Zwei Aspekte der Krise der traditionellen Rüstungskontrolle sollen im Folgenden
betrachtet werden: die zunehmende militärische Dominanz der USA und die
gewandelte Wahrnehmung militärischer Bedrohungen.
Hegemoniale Supermacht USA
Nach dem Ende des Kalten Krieges wurden viele Rüstungskontrollabkommen
möglich, weil die Sowjetunion und später Russland in einer schwachen Position
waren. Später war ein mögliches Wiedererstarken Russlands für die USA und die
Nato-Staaten ein wichtiges Motiv, die gleichzeitige und gleichgewichtete Abrüstung
in Ost und West als gewinnbringend anzusehen.
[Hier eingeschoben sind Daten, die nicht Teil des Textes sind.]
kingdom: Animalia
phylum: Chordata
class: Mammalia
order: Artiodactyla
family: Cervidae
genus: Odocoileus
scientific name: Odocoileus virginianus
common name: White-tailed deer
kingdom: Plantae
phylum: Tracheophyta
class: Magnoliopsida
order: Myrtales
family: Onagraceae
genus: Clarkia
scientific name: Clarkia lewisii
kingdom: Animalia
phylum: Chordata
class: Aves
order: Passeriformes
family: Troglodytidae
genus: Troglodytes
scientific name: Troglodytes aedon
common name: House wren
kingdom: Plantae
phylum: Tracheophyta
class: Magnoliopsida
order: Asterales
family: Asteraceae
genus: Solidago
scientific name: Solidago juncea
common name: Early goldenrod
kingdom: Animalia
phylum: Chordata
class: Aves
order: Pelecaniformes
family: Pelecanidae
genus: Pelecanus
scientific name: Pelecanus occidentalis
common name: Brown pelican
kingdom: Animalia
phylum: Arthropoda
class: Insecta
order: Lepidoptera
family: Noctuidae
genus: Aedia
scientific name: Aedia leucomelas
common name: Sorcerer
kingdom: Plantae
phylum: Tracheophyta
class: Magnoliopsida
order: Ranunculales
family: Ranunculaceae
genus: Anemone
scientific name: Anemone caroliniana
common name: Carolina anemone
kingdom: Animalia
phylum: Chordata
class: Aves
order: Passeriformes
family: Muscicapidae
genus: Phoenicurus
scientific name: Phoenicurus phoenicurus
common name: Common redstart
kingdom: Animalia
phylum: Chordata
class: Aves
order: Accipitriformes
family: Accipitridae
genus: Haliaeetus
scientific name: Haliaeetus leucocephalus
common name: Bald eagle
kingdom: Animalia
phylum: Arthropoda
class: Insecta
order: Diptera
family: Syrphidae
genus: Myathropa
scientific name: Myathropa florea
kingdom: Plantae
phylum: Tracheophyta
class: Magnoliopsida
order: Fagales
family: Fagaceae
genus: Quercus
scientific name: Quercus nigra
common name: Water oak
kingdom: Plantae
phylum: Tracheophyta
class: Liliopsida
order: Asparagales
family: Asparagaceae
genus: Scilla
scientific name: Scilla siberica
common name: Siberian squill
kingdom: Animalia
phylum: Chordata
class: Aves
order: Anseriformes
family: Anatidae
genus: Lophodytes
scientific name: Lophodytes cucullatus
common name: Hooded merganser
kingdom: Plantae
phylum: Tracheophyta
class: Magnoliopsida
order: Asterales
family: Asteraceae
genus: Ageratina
Aber mit der fortschreitenden
Desintegration des russischen Militärs und dem offensichtlichen Ende des
russischen Supermachtstatus nahm das US-amerikanische Interesse an
strategischer Stabilität durch bilaterale Rüstungskontrolle ab. Mit zunehmender
politischer und militärischer Dominanz glauben die USA, kleinere Staaten
militärisch unter Kontrolle halten zu können, selbst wenn diese nach Nuklearwaffen
oder anderen Massenvernichtungswaffen streben. Die USA wollen eine Form der
Rüstungskontrolle, die die Waffensysteme der anderen Staaten begrenzt, aber den
eigenen Handlungsspielraum für weltweite militärische Aktionen nicht einschränkt.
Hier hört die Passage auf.